▶ _Exercise task_: Copy the escrow agreement's warranties text word for word, starting with "(3) There are" and going on through "this Escrow Agreement.".

▶ _Selected text_:
....................

SECTION 6. Representations and Warranties.
(a) Each Issuer jointly and severally hereby represents and warrants to the Escrow Agent
that:
(1)This Escrow Agreement has been duly authorized, executed and delivered by each Issuer and, when duly executed and delivered in accordance with its terms by each of the other parties hereto, will constitute a valid and legally binding agreement of each Issuer enforceable against each Issuer in accordance with its terms, except as enforceability may be limited by applicable bankruptcy, insolvency or similar laws affecting the enforcement of creditors' rights generally or by equitable principles relating to enforceability.
(2)Neither the execution, delivery or performance by each Issuer of this Escrow Agreement, nor compliance with the terms and provisions hereof, conflicts or will conflict with or results or will result in a breach or violation of any of the terms, conditions or provisions of, or will require any consent or approval under, any law, governmental rule or regulation or the charter documents, as amended, or bylaws or limited liability company agreement, as amended, of such Issuer or any similar
instrument binding on such Issuer or any order, writ, injunction or decree of any court or governmental authority against such Issuer or by which such party or any of such party's properties is bound or of any indenture, mortgage or contract or other agreement or instrument to which such Issuer is a party or by which such party or any of such party's properties is bound, or constitutes or will constitute a default thereunder or results or will result in the imposition of any lien upon either of the Issuer's properties.
(3) There are no pending or, to each Issuer's knowledge, threatened actions, suits,
investigations or proceedings (whether or not purportedly on behalf of it) against or affecting it or any of its property before or by any court or administrative agency which, if adversely determined, (i) would adversely affect the ability of it to perform its obligations under this Escrow Agreement or (ii) would call into question or challenge the validity of this Escrow Agreement or the enforceability hereof in accordance with the terms hereof, nor is it in default with respect to any order of any court, governmental authority, arbitration board or administrative agency so as to adversely affect its ability to perform its obligations under this Escrow Agreement.

....................

▶ _Extracted records_:
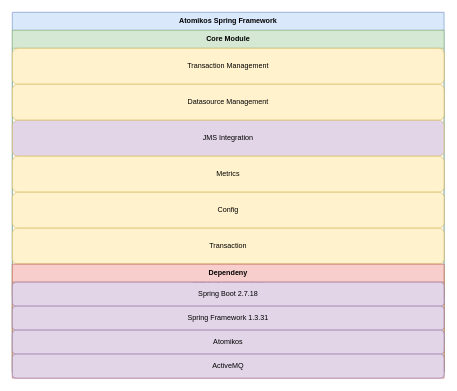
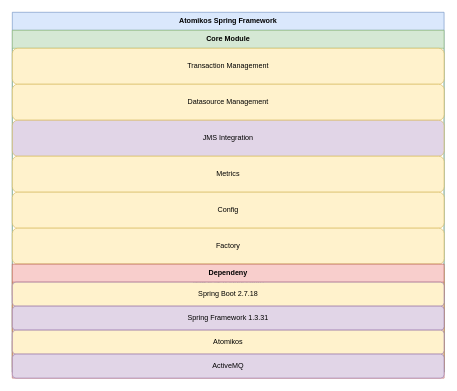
  <mxCell id="0" />
  <mxCell id="1" parent="0" />
  <mxCell id="2" value="Atomikos Spring Framework" style="swimlane;fontStyle=1;align=center;verticalAlign=top;childLayout=stackLayout;horizontal=1;startSize=30;horizontalStack=0;resizeParent=1;resizeParentMax=0;resizeLast=0;collapsible=1;marginBottom=0;fillColor=#dae8fc;strokeColor=#6c8ebf;" parent="1" vertex="1"><mxGeometry x="20" y="20" width="720" height="600" as="geometry" /></mxCell>
  <mxCell id="3" value="Core Module" style="swimlane;fontStyle=1;align=center;verticalAlign=top;childLayout=stackLayout;horizontal=1;startSize=30;horizontalStack=0;resizeParent=1;resizeParentMax=0;resizeLast=0;collapsible=1;marginBottom=0;fillColor=#d5e8d4;strokeColor=#82b366;" parent="2" vertex="1"><mxGeometry y="30" width="720" height="570" as="geometry" /></mxCell>
  <mxCell id="4" value="Transaction Management" style="rounded=1;whiteSpace=wrap;html=1;fillColor=#fff2cc;strokeColor=#d6b656;" parent="3" vertex="1"><mxGeometry y="30" width="720" height="60" as="geometry" /></mxCell>
  <mxCell id="5" value="Datasource Management" style="rounded=1;whiteSpace=wrap;html=1;fillColor=#fff2cc;strokeColor=#d6b656;" parent="3" vertex="1"><mxGeometry y="90" width="720" height="60" as="geometry" /></mxCell>
  <mxCell id="6" value="JMS Integration" style="rounded=1;whiteSpace=wrap;html=1;fillColor=#e1d5e7;strokeColor=#d6b656;" parent="3" vertex="1"><mxGeometry y="150" width="720" height="60" as="geometry" /></mxCell>
  <mxCell id="7" value="Metrics" style="rounded=1;whiteSpace=wrap;html=1;fillColor=#fff2cc;strokeColor=#d6b656;" parent="3" vertex="1"><mxGeometry y="210" width="720" height="60" as="geometry" /></mxCell>
  <mxCell id="8" value="Config" style="rounded=1;whiteSpace=wrap;html=1;fillColor=#fff2cc;strokeColor=#d6b656;" parent="3" vertex="1"><mxGeometry y="270" width="720" height="60" as="geometry" /></mxCell>
- <mxCell id="9" value="Transaction" style="rounded=1;whiteSpace=wrap;html=1;fillColor=#fff2cc;strokeColor=#d6b656;" parent="3" vertex="1"><mxGeometry y="330" width="720" height="60" as="geometry" /></mxCell>
+ <mxCell id="9" value="Factory" style="rounded=1;whiteSpace=wrap;html=1;fillColor=#fff2cc;strokeColor=#d6b656;" parent="3" vertex="1"><mxGeometry y="330" width="720" height="60" as="geometry" /></mxCell>
  <mxCell id="10" value="连接管理 (Connection)" style="rounded=1;whiteSpace=wrap;html=1;fillColor=#fff2cc;strokeColor=#d6b656;" parent="3" vertex="1"><mxGeometry y="390" width="720" height="60" as="geometry" /></mxCell>
  <mxCell id="11" value="同步机制 (Synchronization)" style="rounded=1;whiteSpace=wrap;html=1;fillColor=#fff2cc;strokeColor=#d6b656;" parent="3" vertex="1"><mxGeometry y="450" width="720" height="60" as="geometry" /></mxCell>
  <mxCell id="12" value="JNDI资源管理 (JNDI)" style="rounded=1;whiteSpace=wrap;html=1;fillColor=#fff2cc;strokeColor=#d6b656;" parent="3" vertex="1"><mxGeometry y="510" width="720" height="60" as="geometry" /></mxCell>
  <mxCell id="13" value="Dependeny" style="swimlane;fontStyle=1;align=center;verticalAlign=top;childLayout=stackLayout;horizontal=1;startSize=30;horizontalStack=0;resizeParent=1;resizeParentMax=0;resizeLast=0;collapsible=1;marginBottom=0;fillColor=#f8cecc;strokeColor=#b85450;" parent="1" vertex="1"><mxGeometry x="20" y="440" width="720" height="190" as="geometry" /></mxCell>
- <mxCell id="14" value="Spring Boot 2.7.18" style="rounded=1;whiteSpace=wrap;html=1;fillColor=#e1d5e7;strokeColor=#9673a6;" parent="13" vertex="1"><mxGeometry y="30" width="720" height="40" as="geometry" /></mxCell>
+ <mxCell id="14" value="Spring Boot 2.7.18" style="rounded=1;whiteSpace=wrap;html=1;fillColor=#fff2cc;strokeColor=#9673a6;" parent="13" vertex="1"><mxGeometry y="30" width="720" height="40" as="geometry" /></mxCell>
  <mxCell id="15" value="Spring Framework 1.3.31" style="rounded=1;whiteSpace=wrap;html=1;fillColor=#e1d5e7;strokeColor=#9673a6;" parent="13" vertex="1"><mxGeometry y="70" width="720" height="40" as="geometry" /></mxCell>
- <mxCell id="16" value="Atomikos" style="rounded=1;whiteSpace=wrap;html=1;fillColor=#e1d5e7;strokeColor=#9673a6;" parent="13" vertex="1"><mxGeometry y="110" width="720" height="40" as="geometry" /></mxCell>
+ <mxCell id="16" value="Atomikos" style="rounded=1;whiteSpace=wrap;html=1;fillColor=#fff2cc;strokeColor=#9673a6;" parent="13" vertex="1"><mxGeometry y="110" width="720" height="40" as="geometry" /></mxCell>
  <mxCell id="17" value="ActiveMQ" style="rounded=1;whiteSpace=wrap;html=1;fillColor=#e1d5e7;strokeColor=#9673a6;" parent="13" vertex="1"><mxGeometry y="150" width="720" height="40" as="geometry" /></mxCell>
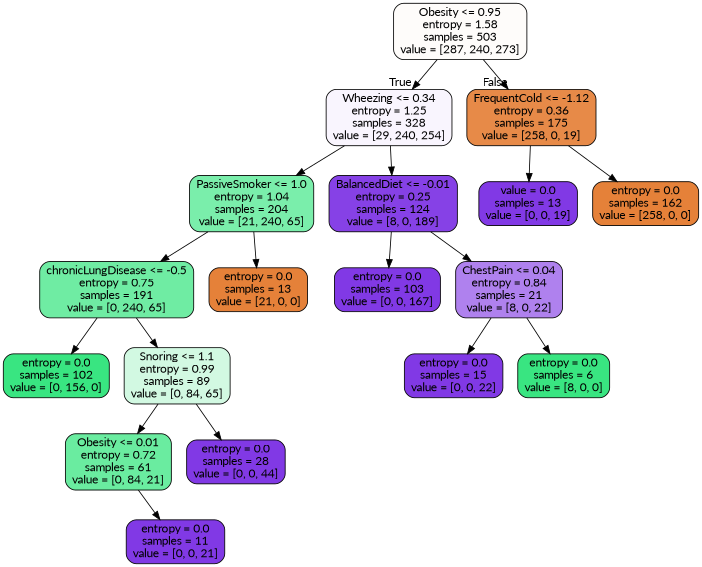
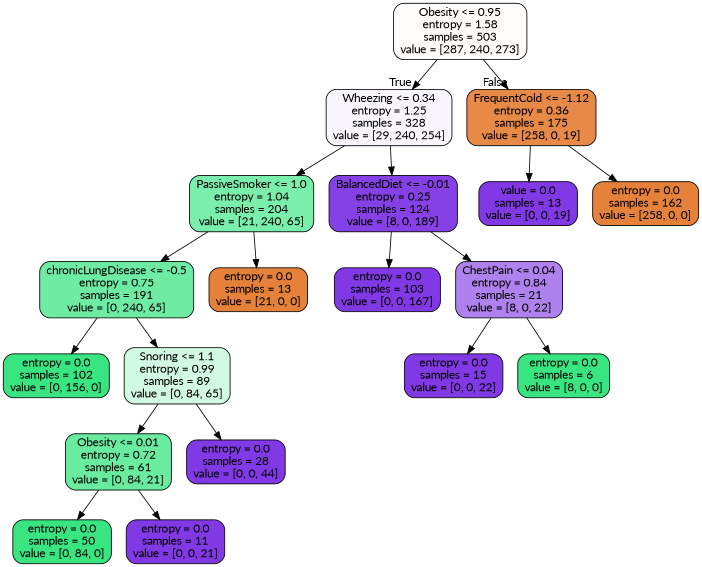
  digraph {
    fontname=Lato
    node [color=black fillcolor="#8139e5" fontname=Lato shape=box style="filled, rounded"]
    edge [fontname=Lato]
    n1 [fillcolor="#fefcfa" label="Obesity <= 0.95\nentropy = 1.58\nsamples = 503\nvalue = [287, 240, 273]"]
    n2 [fillcolor="#f9f5fe" label="Wheezing <= 0.34\nentropy = 1.25\nsamples = 328\nvalue = [29, 240, 254]"]
    n3 [fillcolor="#e78a48" label="FrequentCold <= -1.12\nentropy = 0.36\nsamples = 175\nvalue = [258, 0, 19]"]
    n4 [fillcolor="#7aeeab" label="PassiveSmoker <= 1.0\nentropy = 1.04\nsamples = 204\nvalue = [21, 240, 65]"]
    n5 [fillcolor="#8641e6" label="BalancedDiet <= -0.01\nentropy = 0.25\nsamples = 124\nvalue = [8, 0, 189]"]
    n6 [label="value = 0.0\nsamples = 13\nvalue = [0, 0, 19]"]
    n7 [fillcolor="#e58139" label="entropy = 0.0\nsamples = 162\nvalue = [258, 0, 0]"]
    n8 [fillcolor="#6feca3" label="chronicLungDisease <= -0.5\nentropy = 0.75\nsamples = 191\nvalue = [0, 240, 65]"]
    n9 [fillcolor="#e58139" label="entropy = 0.0\nsamples = 13\nvalue = [21, 0, 0]"]
    n10 [label="entropy = 0.0\nsamples = 103\nvalue = [0, 0, 167]"]
    n11 [fillcolor="#af81ee" label="ChestPain <= 0.04\nentropy = 0.84\nsamples = 21\nvalue = [8, 0, 22]"]
    n12 [fillcolor="#39e581" label="entropy = 0.0\nsamples = 102\nvalue = [0, 156, 0]"]
    n13 [fillcolor="#d2f9e2" label="Snoring <= 1.1\nentropy = 0.99\nsamples = 89\nvalue = [0, 84, 65]"]
    n14 [fillcolor="#6aeca0" label="Obesity <= 0.01\nentropy = 0.72\nsamples = 61\nvalue = [0, 84, 21]"]
    n15 [label="entropy = 0.0\nsamples = 28\nvalue = [0, 0, 44]"]
+   n16 [fillcolor="#39e581" label="entropy = 0.0\nsamples = 50\nvalue = [0, 84, 0]"]
    n17 [label="entropy = 0.0\nsamples = 11\nvalue = [0, 0, 21]"]
    n18 [label="entropy = 0.0\nsamples = 15\nvalue = [0, 0, 22]"]
    n19 [fillcolor="#39e581" label="entropy = 0.0\nsamples = 6\nvalue = [8, 0, 0]"]
    n1 -> n2 [headlabel=True labelangle=45 labeldistance=2.5]
    n1 -> n3 [headlabel=False labelangle=-45 labeldistance=2.5]
    n2 -> n4
    n2 -> n5
    n3 -> n6
    n3 -> n7
    n4 -> n8
    n4 -> n9
    n5 -> n10
    n5 -> n11
    n8 -> n12
    n8 -> n13
    n11 -> n18
    n11 -> n19
    n13 -> n14
    n13 -> n15
+   n14 -> n16
    n14 -> n17
  }
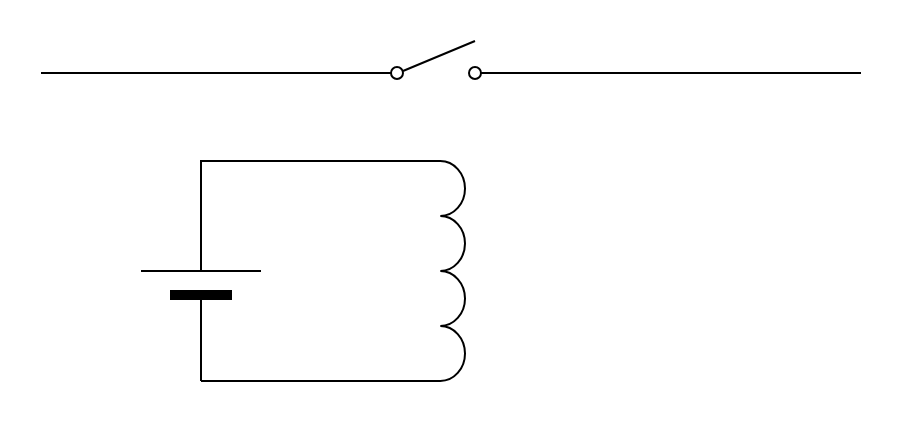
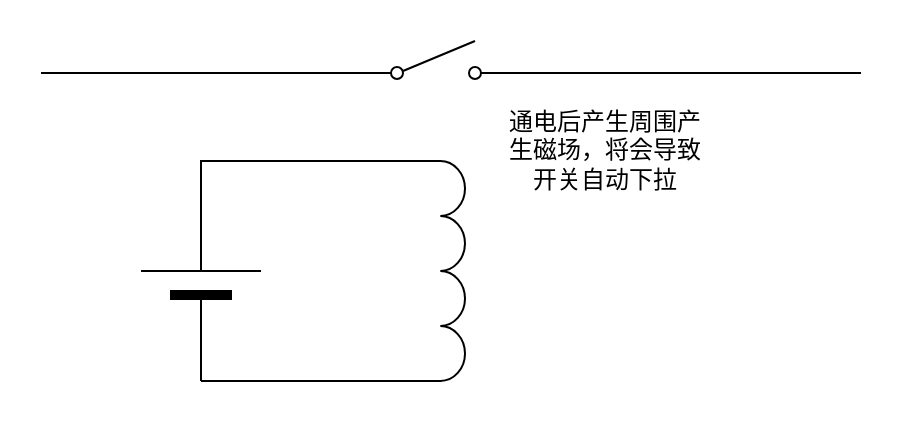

....................

▶ _Result_:
(3) There are no pending or, to each Issuer's knowledge, threatened actions, suits,
investigations or proceedings (whether or not purportedly on behalf of it) against or affecting it or any of its property before or by any court or administrative agency which, if adversely determined, (i) would adversely affect the ability of it to perform its obligations under this Escrow Agreement or (ii) would call into question or challenge the validity of this Escrow Agreement or the enforceability hereof in accordance with the terms hereof, nor is it in default with respect to any order of any court, governmental authority, arbitration board or administrative agency so as to adversely affect its ability to perform its obligations under this Escrow Agreement.